Durante toda nuestra vida buscamos adaptarnos a los cambios, tratando de lograr un equilibrio entre nuestro organismo y el medio ambiente. La consecuencia es una respuesta adaptativa para afrontar la vida cotidiana que llamamos “estrés”.
Si se lo mantiene dentro de límites adecuados, potencia nuestra capacidad intelectual y nuestro comportamiento en el medio. Cuando supera ese nivel, hace que nuestro rendimiento decaiga en forma drástica y que aparezcan los efectos negativos.
El exceso de estrés crónico genera en el organismo una producción aumentada de hormonas (cortisol y adrenalina) ligadas al malhumor y nerviosismo, arritmia, dolores de cabeza, alteraciones del funcionamiento intestinal, hipertensión, insomnio, falta de memoria y concentración, ansiedad, depresión, menor rendimiento, cansancio crónico y problemas alimentarios por déficit o exceso, entre otros.
El ritmo de vida acelerado, el escaso tiempo para cocinar y la enorme oferta alimenticia industrial, hace difícil mantener hábitos saludables. Muchas personas comen en exceso, a deshora o pasan muchas horas sin alimentarse.
Una dieta deficiente pone al cuerpo en estado de estrés físico, debilita el sistema inmunológico, dejando a la persona más susceptible a enfermarse.
Esta disfunción no sólo condiciona nuestros hábitos alimentarios, sino también los procesos metabólicos relacionados con la nutrición. Las personas que se alimentan inadecuadamente pueden ver comprometida su salud si mantienen este tipo de conductas.
Esta forma de estrés físico también afecta la capacidad para hacerle frente al estrés emocional.
Existen estudios científicos que han mostrado que dietas vegetarianas y veganas tienen un impacto positivo en nuestra salud mental y están significativamente asociadas con la disminución del estrés, la ansiedad y la depresión.
El famoso dicho «somos lo que comemos» no sólo aplica a nuestro cuerpo, sino también a nuestra mente.

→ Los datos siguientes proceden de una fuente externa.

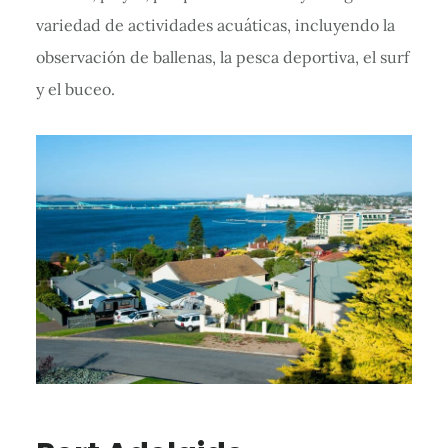
variedad de actividades acuáticas, incluyendo la
observación de ballenas, la pesca deportiva, el surf
y el buceo.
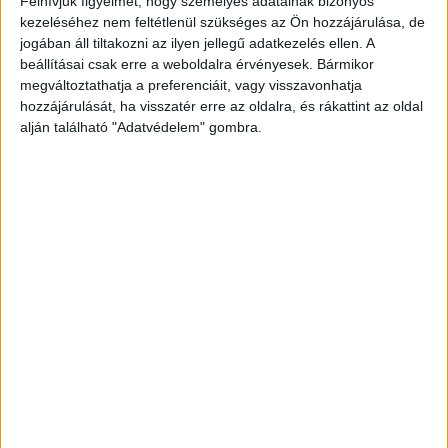
Felhívjuk figyelmét, hogy személyes adatainak bizonyos
kezeléséhez nem feltétlenül szükséges az Ön hozzájárulása, de
November 1-jén új részekkel visszatér a képernyőre a Hal
jogában áll tiltakozni az ilyen jellegű adatkezelés ellen. A
a tortán. Az egyik legismertebb gasztro-reality új
beállításai csak erre a weboldalra érvényesek. Bármikor
háziasszonnyal, új szereplőkkel, új csatornán várja a
megváltoztathatja a preferenciáit, vagy visszavonhatja
nézőket....
hozzájárulását, ha visszatér erre az oldalra, és rákattint az oldal
alján található "Adatvédelem" gombra.
- Hirdetés -
A RADIOCAFÉN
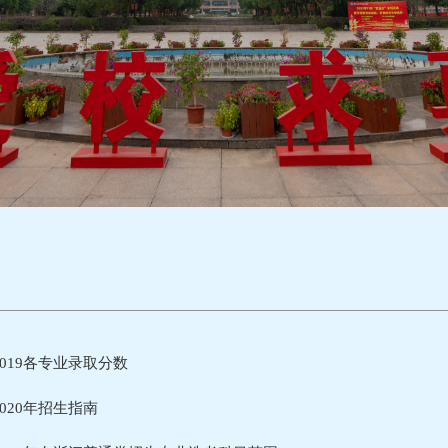
019各专业录取分数
020年招生指南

Si comemos bien, envejecemos más lento y de manera más saludable y mientras menos carne ingerimos, mejor calidad de vida podremos lograr. Estas son algunas de las conclusiones a las que llegó el equipo de investigación de la Facultad de Nutrición de la Universidad Maza, de Mendoza, bajo la dirección de la Dra. Emilia Raimondo.
La ingesta diaria de antioxidantes, como las vitaminas A, C y E, los carotenoides, minerales como el selenio y el zinc y ácidos poliinsaturados como el omega 3 ayuda a detener el proceso oxidativo. Y como mencionara más arriba, éstos nutrientes se encuentran principalmente en frutas, vegetales, cereales, legumbres y pescados.
El estudio también detectó cómo los diferentes tipos de alimentación podían incidir en este proceso.
Para ello, tomaron tres poblaciones: carnívoros u omnívoros, ovo-lacteo-vegetarianos y vegetarianos estrictos o veganos. En cuatro años analizaron a 120 hombres y mujeres de 18 a 65 años. De cada uno de ellos se obtuvieron 57 datos correspondientes a variables físicas, de peso y talla, químicas, cognitivas y psicológicas, entre otras, ya que el estrés oxidativo no se vincula solamente con lo alimentario sino que también inciden factores ambientales, como la polución, y físicos, como la actividad deportiva.
Entre los resultados se destaca que el 51 % de los participantes presentó valores altos radicales libres (principales marcadores de estrés oxidativo y envejecimiento celular, que se acelera aún más en niveles elevados de estrés).
Al compararlos con el hábito alimentario se observó que en las personas con bajos valores prevalecía la dieta vegetariana (49 %), mientras que en quienes tenían niveles elevados el 90 % era omnívoro y, a su vez, consumía muy pocos vegetales.